### Tasks for this exercise
a) Using the chopped amplifier passage, state whether each statement agrees with it: (i) with all switches in the "A" position, the offset adds to the output with a positive sign; (ii) how well the offset is removed depends on its polarity; (iii) the offset voltage is assumed to appear at the negative amplifier input. Answer yes or no for each, and quote the deciding words.
b) List every voltage symbol that appears in the chopped amplifier passage.
c) Update the chopped amplifier passage by changing "CHOP_ENA register" to "chopper enable register". Begin at the words "negative, which results" and stop after "the CHOP_ENA register.".

### Given passage
Figure 2: General Topology of a Chopped Amplifier

It is assumed that an offset voltage Voff appears at the positive amplifier input. With all switches, as controlled by CROSS in the

“A” position, the output voltage is:

Voutp – Voutn = G (Vinp + Voff – Vinn) = G (Vinp – Vinn) + G Voff

With all switches set to the “B” position by applying the inverted CROSS signal, the output voltage is:

Voutn – Voutp = G (Vinn – Vinp + Voff) = G (Vinn – Vinp) + G Voff, or

Voutp – Voutn = G (Vinp – Vinn) - G Voff

Thus, when CROSS is toggled, e.g. after each multiplexer cycle, the offset will alternately appear on the output as positive and

negative, which results in the offset effectively being eliminated, regardless of its polarity or magnitude.

The Functional Description Section contains a chapter with a detailed description on controlling the CHOP_ENA register.

### Dataset section
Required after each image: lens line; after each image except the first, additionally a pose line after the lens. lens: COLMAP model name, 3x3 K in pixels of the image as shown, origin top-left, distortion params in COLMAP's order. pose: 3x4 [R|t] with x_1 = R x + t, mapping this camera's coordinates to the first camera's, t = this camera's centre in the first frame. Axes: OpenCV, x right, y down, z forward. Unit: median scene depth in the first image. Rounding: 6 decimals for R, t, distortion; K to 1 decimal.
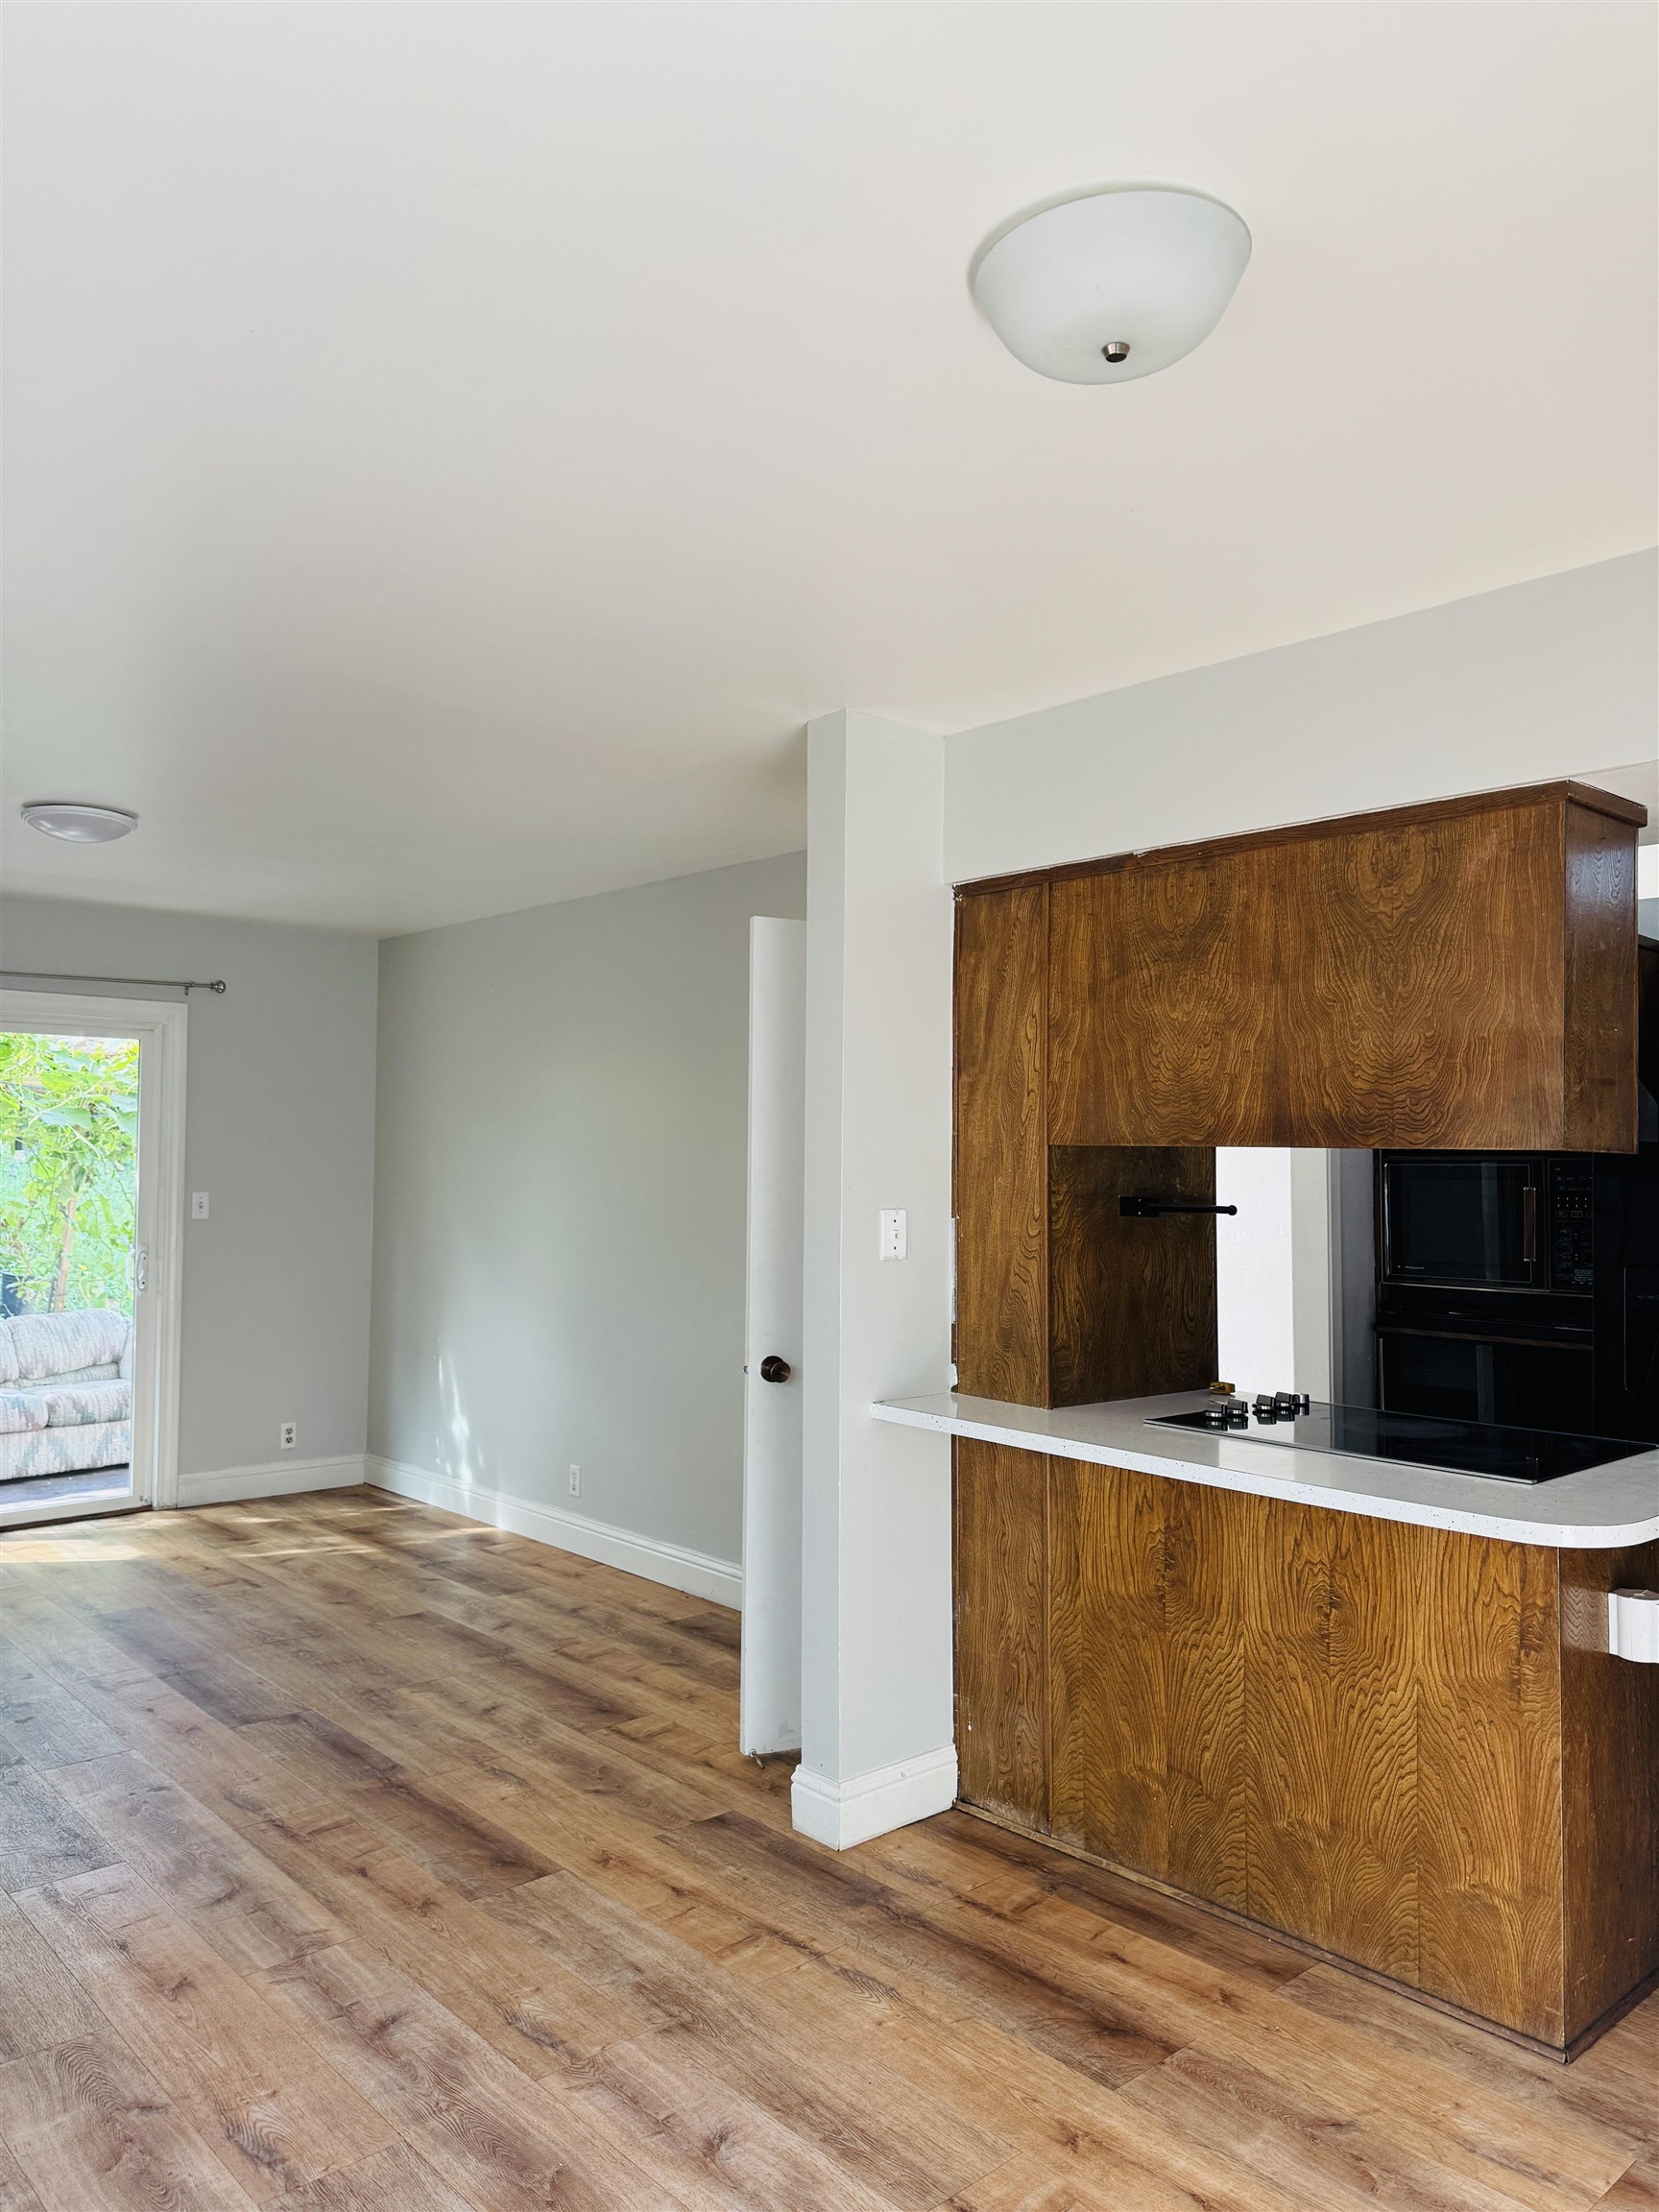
lens RADIAL K [[1558.3, 0, 829.5], [0, 1558.3, 1106.0], [0, 0, 1]] dist [0.046081, -0.060536]
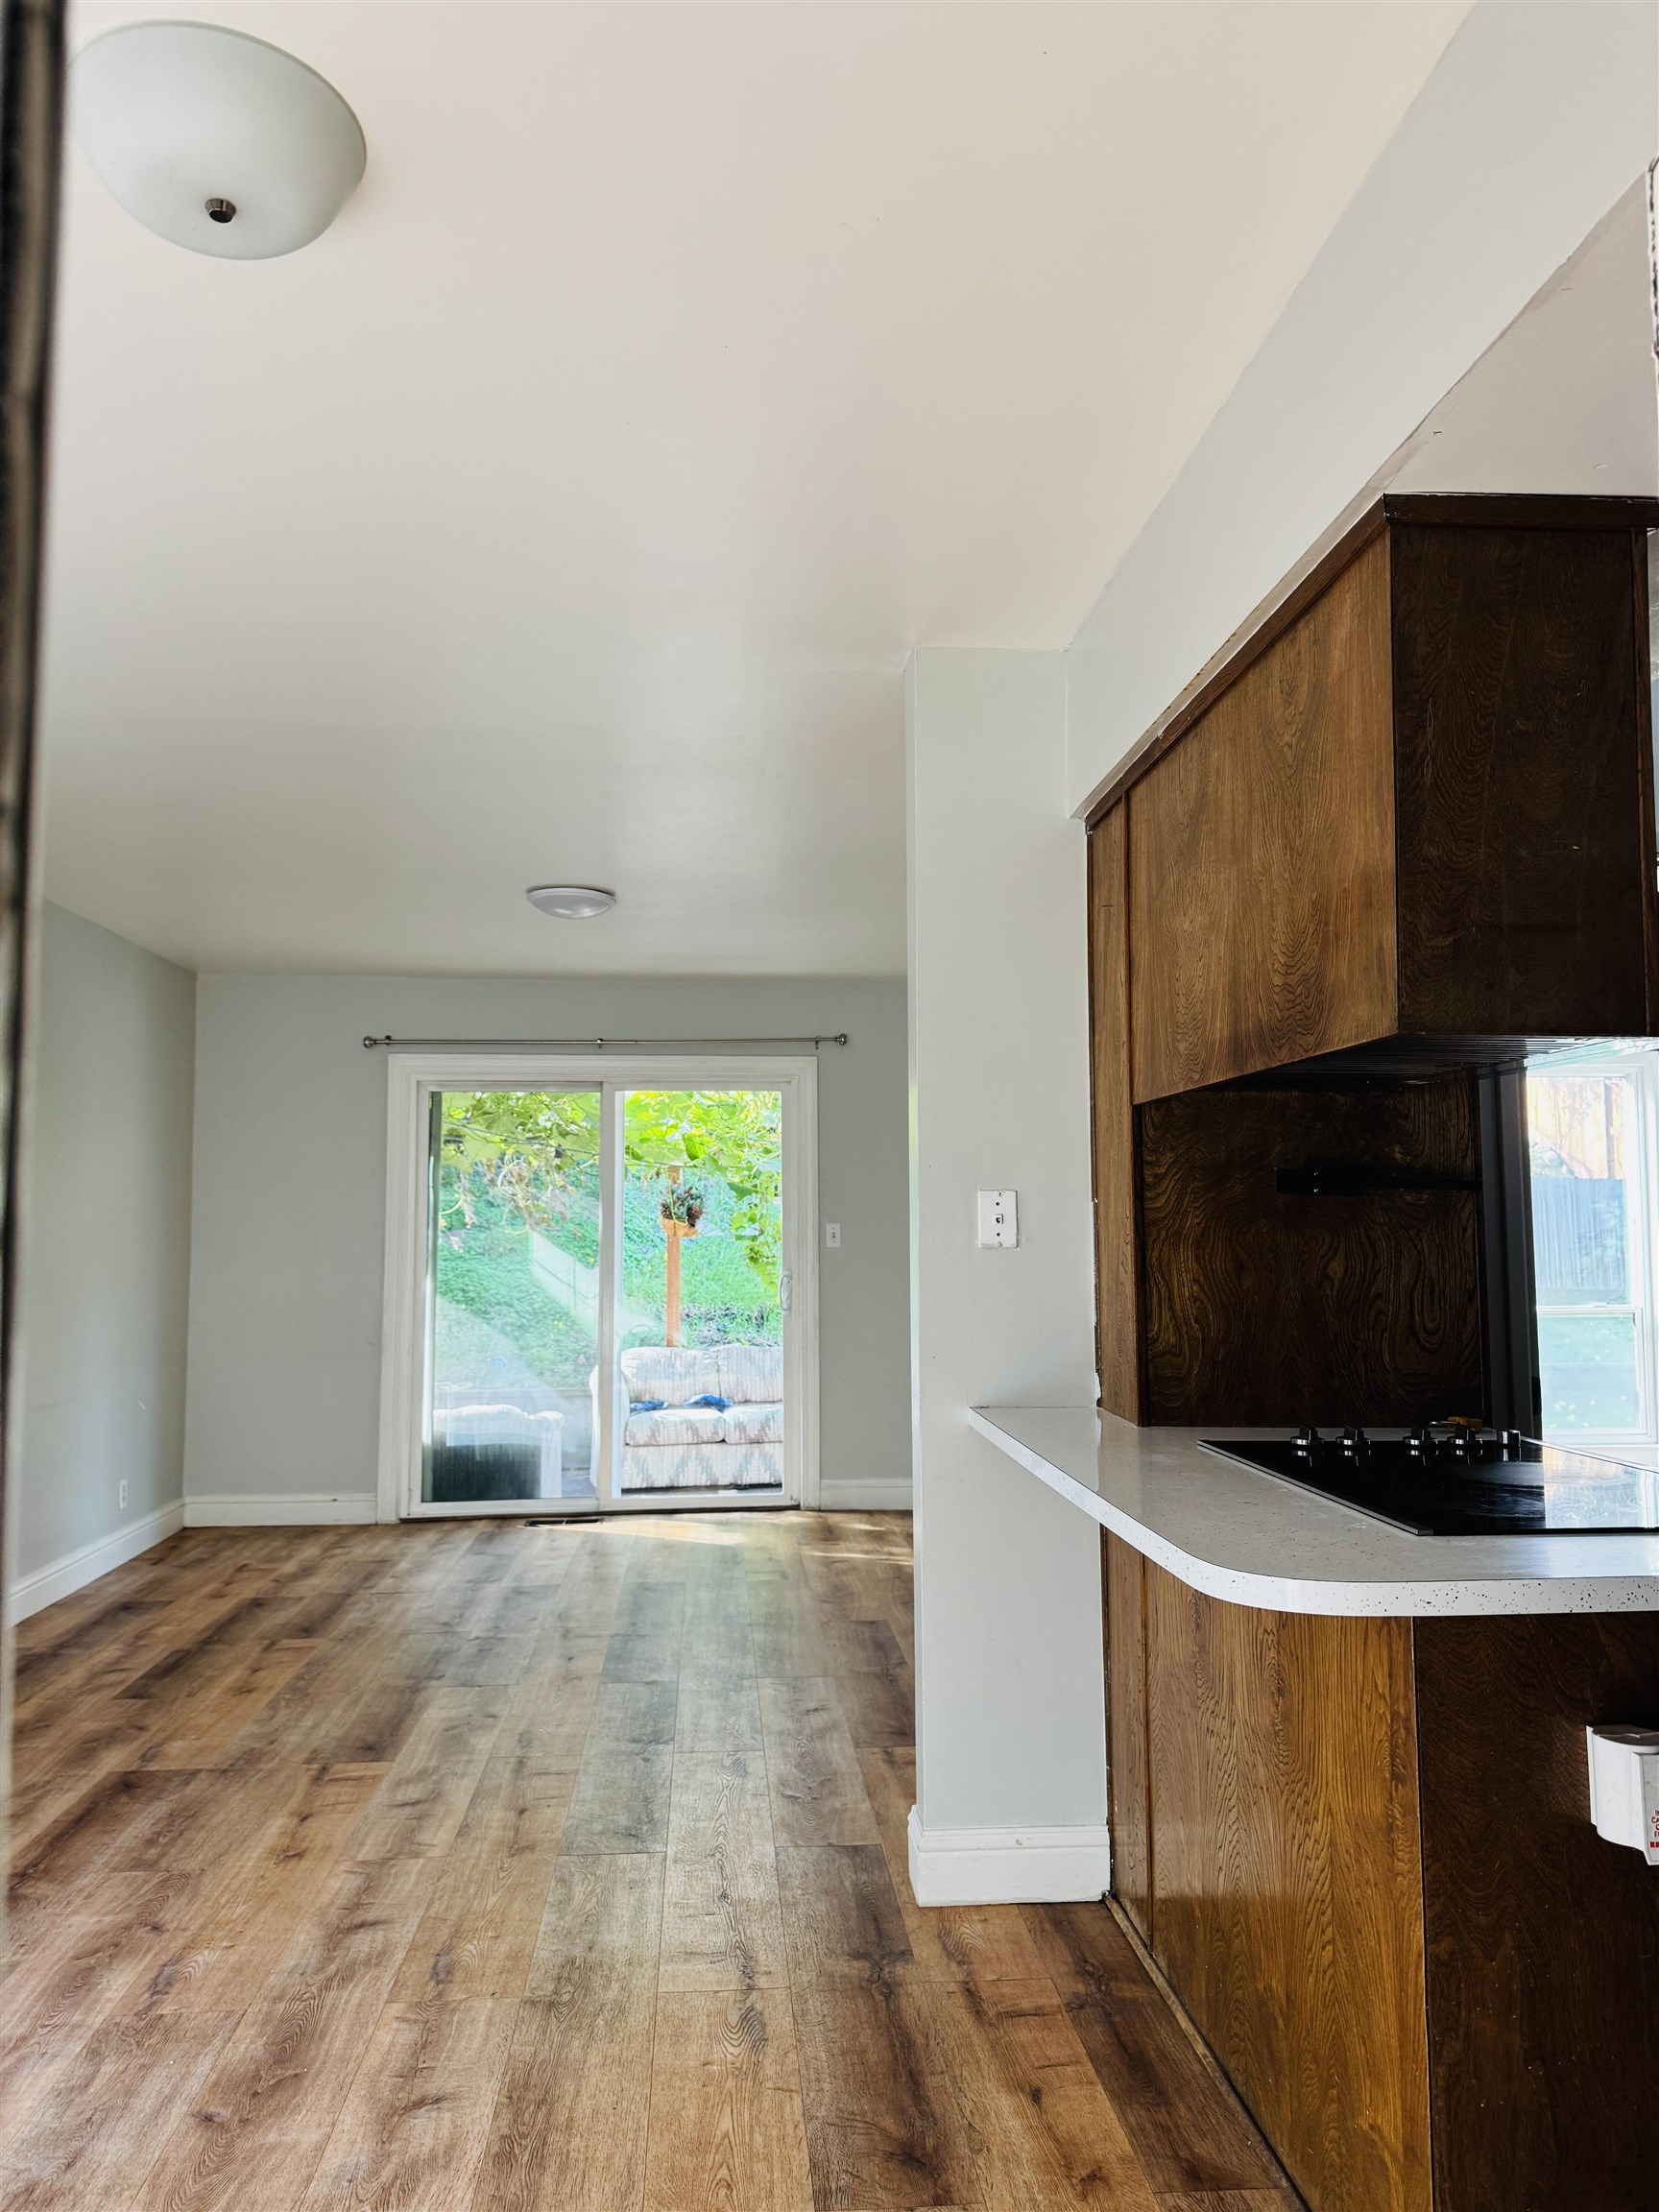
lens RADIAL K [[1570.1, 0, 886.6], [0, 1570.1, 1116.7], [0, 0, 1]] dist [0.037000, -0.059807]
pose [[0.794130, -0.060151, -0.604764, 0.600749], [0.033466, 0.997908, -0.055309, 0.080505], [0.606826, 0.023684, 0.794482, 0.283211]]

### Responses by item number
a)
(i) Yes: "Voutp – Voutn = G (Vinp + Voff – Vinn) = G (Vinp – Vinn) + G Voff"
(ii) No: "regardless of its polarity or magnitude"
(iii) No: "It is assumed that an offset voltage Voff appears at the positive amplifier input."

b) Voff, Voutp, Voutn, Vinp, Vinn

c)
negative, which results in the offset effectively being eliminated, regardless of its polarity or magnitude.

The Functional Description Section contains a chapter with a detailed description on controlling the chopper enable register.